Problem requirements >> Starting at the first line of the entries below, restate each line exactly until you reach the line with "state_100024_0 St_0 (y1,~y3,clk,en,sod);", and print that one too. Leave the pictures out and stop there.

Supplied data >>
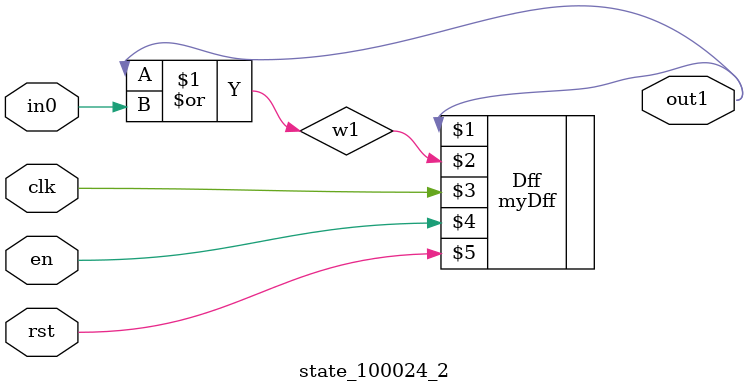
<source format=v>
module engine_100024(out,clk,sod,en,char);
//pcre: /[\d\z6166\z4146]/smit
	input [7:0] char;
	input clk,sod,en;
	output out;

	charBlock_100024_0 BC_100024_0 (char_100024_0,char);

	state_100024_0 St_0 (y1,~y3,clk,en,sod);
	 charBlock_100024_100000 cB (y3,char);
	assign w0 = ~y1;
	state_100024_1 BS_100024_1 (w1,char_100024_0,clk,en,sod,w0);
	state_100024_2 BS_100024_2 (out,clk,en,sod,w1);
endmodule

module charBlock_100024_0(out, char);
// Char class: [\d\z6166\z4146]
	input [7:0] char;
	output out;
	assign out = (0 || (char >= 8'b00110000 && char <= 8'b00111001)|| (char >= 8'b1100001 && char <= 8'b1100110)|| (char >= 8'b1000001 && char <= 8'b1000110)|| (char == 8'b110110)|| (char == 8'b110110)|| (char >= 8'b1000001 && char <= 8'b1000110)|| (char >= 8'b1100001 && char <= 8'b1100110)|| (char == 8'b110100)|| (char == 8'b110110)) ? 1'b1 : 1'b0;
endmodule

module charBlock_100024_100000(out, char);
// Hex: a
	input [7:0] char;
	output out;
	assign out = (char == 8'b1010) ? 1 : 0;
endmodule

module state_100024_0(out1,in1,clk,en,rst);
	input in1,clk,rst,en;
	output out1;
	myDff Dff (out1,in1,clk,en,rst);
endmodule

module state_100024_1(out1,in_char,clk,en,rst,in0);
	input in_char,clk,en,rst,in0;
	output out1;
	wire w1,w2;
	or(w1,in0);
	and(w2,in_char,w1);
	myDff Dff (out1,w2,clk,en,rst);
endmodule

module state_100024_2(out1,clk,en,rst,in0);
	input clk,rst,en,in0;
	output out1;
	wire w1;
	or(w1,out1,in0);
	myDff Dff (out1,w1,clk,en,rst);
endmodule


</source>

Answer section >>
<source format=v>
module engine_100024(out,clk,sod,en,char);
//pcre: /[\d\z6166\z4146]/smit
	input [7:0] char;
	input clk,sod,en;
	output out;

	charBlock_100024_0 BC_100024_0 (char_100024_0,char);

	state_100024_0 St_0 (y1,~y3,clk,en,sod);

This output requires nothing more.